The initial climb is through grassy slopes that soon changes into steep rocky surface with nothing more than small etchings on the rock that served as supporting footsteps. Although the climb can not be called an activity that needed climbing skills, it was steep enough that I was occasionally forced to crawl up through slippery sections.
Standing at the bottom earlier, the climb to the peak appeared like an easy affair that may take no more than thirty minutes at most. But the deceptive fort walls built along the slopes hide the actual peak from the view, making it look like an easy climb. Several times I expected the peak to appear just across the next layer of fort wall, only to realize when I reached there, that it is a long way further.
As I was climbing up the slope, I was also becoming aware of the landscape around the fort, with hills dotting the surroundings and wide sprawl of lakes between them. Assisted by patches of clouds that blocked the sun, light and shadow alternated on the peaks, selectively highlighting some and subduing their neighbours.
It must have taken me more than 2 hours to reach the top and go through last of the fort wall. Located on the top are shelter built of stone that could house a few hundred people, perhaps meant to house the soldiers who guarded the fort. Standing on the top of one of those shelters, I was blessed with the views that made up for the effort of the climb. A series of hills marked the western landscape, dominated by a narrow and rocky peak projecting nearly as high as my platform. A thin road bisected through the hills leading somewhere into their heart and beyond.

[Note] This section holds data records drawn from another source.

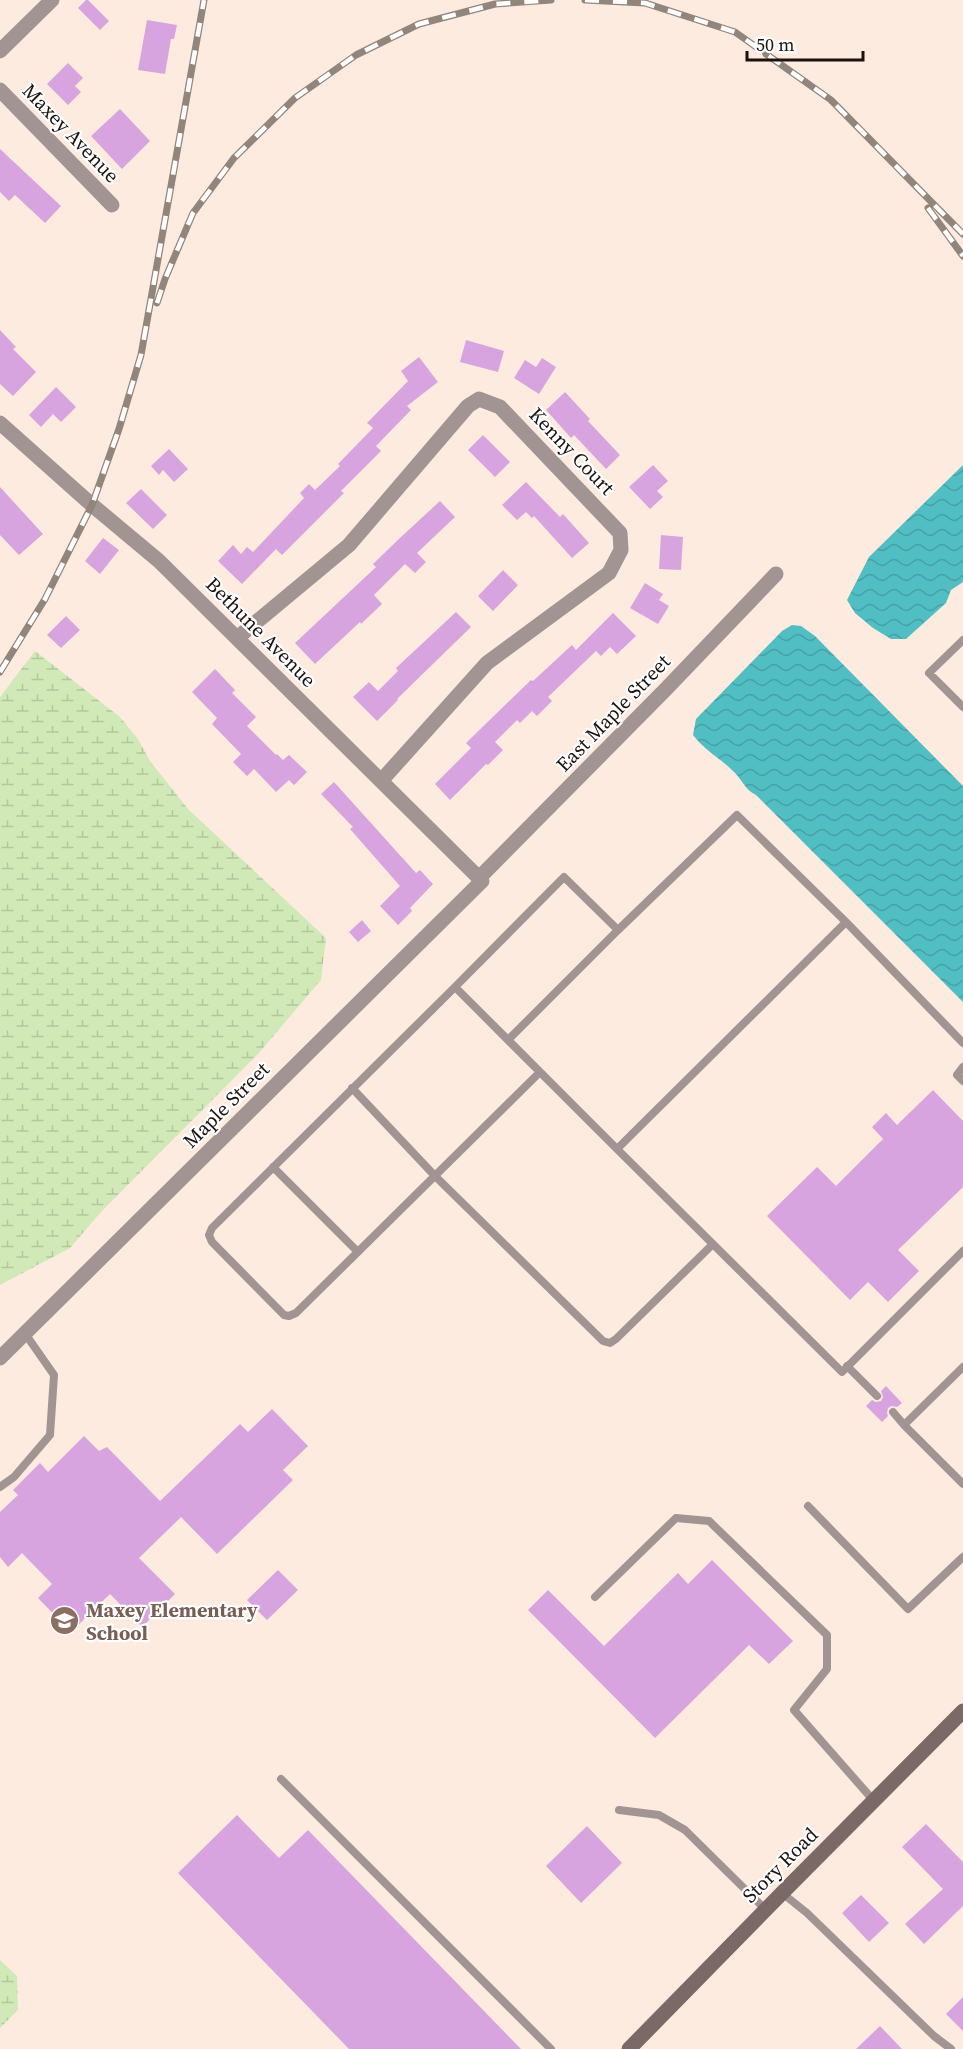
<svg xmlns="http://www.w3.org/2000/svg" width="963" height="2049" font-family="'Source Serif 4',serif">
<style>
.wetland{fill:url(#wetland-marsh)}
.water{fill:url(#water-waves)}
.building{fill:#d8a4df}
.lines{fill:none;stroke-linecap:round;stroke-linejoin:round}
.lane{stroke:#a19493;stroke-width:8}
.street{stroke:#a19493;stroke-width:15}
.secondary{stroke:#7b6968;stroke-width:15}
.rail-casing{stroke:#92857c;stroke-width:7}
.rail{stroke:#fff;stroke-width:4.5;stroke-dasharray:14;stroke-linecap:butt}
.labels{text-anchor:middle;stroke-width:4.5;stroke-linejoin:round;paint-order:stroke}
.street-label{font-size:20px;fill:#1a120e;stroke:#fff}
.education-label{font-size:20px;font-weight:bold;fill:#785e54;stroke:#fff;text-anchor:start}
</style>
<defs>
<pattern id="wetland-marsh" width="20" height="14" patternUnits="userSpaceOnUse" patternTransform="scale(1.5)"><rect width="20" height="14" fill="#d1e9b7"/><path d="M1 5h8M5 5V1M11 12h8M15 12V8" fill="none" stroke="#b3c79c"/></pattern>
<pattern id="water-waves" width="16" height="10" patternUnits="userSpaceOnUse" patternTransform="scale(1.5)"><rect width="16" height="10" fill="#50bec2"/><path d="M0 5q4-4 8 0t8 0" fill="none" stroke="#45a2a6"/></pattern>
</defs>
<rect width="100%" height="100%" fill="#feebdf"/>
<path class="wetland" d="M35 651 120 717 138 739 150 761 188 809 326 938 321 980 258 1054 101 1212 70 1248 0 1285V697Z
M0 1960 17 1976 18 2010 0 2028Z"/>
<path class="water" d="M963 465V582L951 590 946 603 906 639H891L873 628 855 613 847 600 869 557Z
M792 625 801 626 815 636 963 786V1002L756 795C745 790 741 778 733 771 720 758 704 750 693 735L696 719 782 631Z"/>
<path class="building" d="M86 0H88L109 21 100 30 78 8Z
M147 20 177 25 174 39H171L165 74 138 70Z
M68 63 83 78 75 86 81 92 68 105 47 84Z
M120 109 150 141 122 169 91 136Z
M0 149 61 206 45 223 15 195 9 201 0 192Z
M0 330 16 347 13 349 36 372 13 396 0 384Z
M466 340 504 351 498 372 460 362Z
M419 357 438 382 407 406 411 410 376 446 381 451 341 491 344 493 282 555 276 549 242 584 218 561 233 545 241 554 247 547 253 552 304 498 300 493 309 484 315 490 340 466 338 464 373 428 367 423 408 381 401 371Z
M542 358 556 367 539 394 514 378 525 360 536 367Z
M56 387 76 407 61 422 53 414 41 427 29 415Z
M565 392 590 419 588 421 620 455 606 469 574 435 571 438 546 410Z
M483 435 510 462 495 477 468 450Z
M169 449 188 469 174 482 163 470 159 475 151 466Z
M653 465 668 481 657 491 663 497 650 509 629 487Z
M526 482 560 517 563 514 589 543 572 558 534 516 532 518 526 512 517 520 502 505Z
M0 487 43 534 19 555 0 535Z
M141 489 167 515 153 529 126 503Z
M440 501 455 517 417 553 426 562 415 573 405 564 374 595 382 604 361 624 360 622 315 664 295 643 376 567 373 564 401 537Z
M661 535 683 537 681 570 659 569Z
M103 538 119 550 100 574 85 561Z
M503 570 518 585 493 611 478 596Z
M645 583 663 594 659 600 669 606 658 624 630 608Z
M456 612 471 627 397 699 398 700 377 721 353 697 369 682 378 691 398 671 396 668Z
M613 613 636 636 617 654 610 647 601 656 596 651 548 697 552 701 537 716 532 711 520 723 517 720 495 742 503 750 488 765 486 764 450 800 435 784 471 748 466 743 531 680 533 681 572 645 576 650Z
M66 616 80 630 61 648 47 635Z
M215 669 235 690 232 693 256 717 247 726 276 755 277 754 283 760 289 755 307 772 294 785 289 780 276 792 254 769 247 776 233 762 241 754 212 724 217 718 192 692Z
M334 782 416 873 420 870 433 884 410 908 412 911 398 925 380 906 400 886 350 829 353 827 321 794Z
M362 920 371 931 358 942 349 932Z
M933 1090 963 1121V1187L898 1250 919 1271 888 1302 868 1282 850 1300 767 1216 817 1167 836 1186 883 1139 872 1127 886 1113 897 1125Z
M886 1386 902 1403 897 1407 892 1406 888 1408 887 1413 888 1416 882 1422 866 1406 872 1400 876 1402 881 1401 883 1397 881 1391Z
M272 1409 308 1446 283 1470 293 1480 217 1554 181 1517 139 1558 175 1594 142 1627 110 1594 71 1632 38 1598 52 1584 22 1553 8 1567 0 1557V1512L18 1495 13 1490 40 1463 48 1472 84 1436 99 1451 107 1447 160 1501 240 1424 248 1432Z
M712 1560 793 1641 769 1664 749 1645 655 1738 528 1610 548 1590 604 1646 678 1573 688 1584Z
M278 1570 298 1590 267 1620 247 1600Z
M237 1815 279 1858 308 1830 521 2049H349L178 1873Z
M926 1824 963 1862V1906L924 1944 905 1924 943 1889 902 1847Z
M587 1826 622 1863 581 1903 546 1866Z
M861 1895 889 1923 869 1942 842 1913Z
M963 1997V2031L946 2014Z
M880 2026 902 2049H856Z"/>
<g class="lines">
<path class="lane" d="M963 640 929 673 963 707
M618 930 737 815 846 922
M455 987 212 1228 209 1235 212 1242 284 1315 289 1316 296 1313 540 1072
M508 1040 618 930 564 877 455 987 617 1149
M963 1043 846 922 617 1149 842 1372 963 1251
M963 1067 957 1075 963 1081
M352 1088 435 1176 603 1341 610 1343 616 1339 713 1244
M273 1167 358 1252
M847 1366 877 1396
M963 1367 904 1425 963 1484
M893 1412 904 1425
M0 1487 14 1477 50 1435 54 1375 24 1332
M808 1506 908 1609 963 1557
M595 1597 676 1518 709 1521 827 1635V1669L794 1710 874 1801
M281 1779 551 2049
M619 1810 659 1815 685 1830 765 1909
M782 1893 807 1913 934 2036 951 2049"/>
<path class="street" d="M0 51 52 0
M0 90 112 205
M0 423 92 505 159 561 482 881 0 1358
M237 638 349 545 468 406 479 399 500 407 620 533 621 550 609 573 487 663 381 781
M479 878 665 690 776 574"/>
<path class="secondary" d="M629 2049 782 1893 963 1711"/>
<defs>
<path id="rail" d="M585 0 645 3 735 32 831 100 963 234
M928 208 963 256
M157 303 165 279 193 213 234 158 295 98 356 55 419 24 495 4 551 0
M0 672 45 599 92 505 119 429 141 355 204 0"/>
</defs>
<use href="#rail" class="rail-casing"/>
<use href="#rail" class="rail"/>
</g>
<defs>
<symbol id="school-disc" viewBox="-11 -11 22 22"><circle r="9.5" fill="#8d6e63" stroke="#fff"/><path d="M0-5L7-2L0 1L-7-2ZM-4 1L0 2.5L4 1V4Q0 6-4 4Z" fill="#fff"/></symbol>
</defs>
<g fill-rule="evenodd">
<use href="#school-disc" x="48" y="1604" width="33" height="33"/>
</g>
<g class="labels">
<g class="street-label">
<text transform="translate(71 133) rotate(46)" y="7">Maxey Avenue</text>
<text transform="translate(572 451) rotate(46)" y="7">Kenny Court</text>
<text transform="translate(261 632) rotate(45)" y="7">Bethune Avenue</text>
<text transform="translate(613 713) rotate(-46)" y="7">East Maple Street</text>
<text transform="translate(226 1105) rotate(-45)" y="7">Maple Street</text>
<text transform="translate(780 1865) rotate(-45)" y="7">Story Road</text>
</g>
<g class="education-label">
<text x="86" y="1617">Maxey Elementary<tspan x="86" dy="23">School</tspan></text>
</g>
</g>
<path d="M747 51v9h116v-9" fill="none" stroke="#1a120e" stroke-width="3"/>
<text x="756" y="51" font-size="18" fill="#1a120e" stroke="#ffffff" stroke-width="4.5" paint-order="stroke">50 m</text>
</svg>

The afternoon haze limited my views but the contour of the distant hills looked beautiful enough that I made a note to come back here again for an early morning visit. These hills along the Bangalore-Tumkur highway have many surprises, a lot of greenery and a rich history waiting to be explored.
To reach Devarayanadurga, take NH4 out of Bangalore and drive till you exit through the toll gate near Tumkur. Turn right a little ahead of the toll gate the drive for another 20km to get to Devarayanadurga. This road takes you through Namada Chilume. Madhugiri Fort is another 30-minute drive from Devarayanadurga.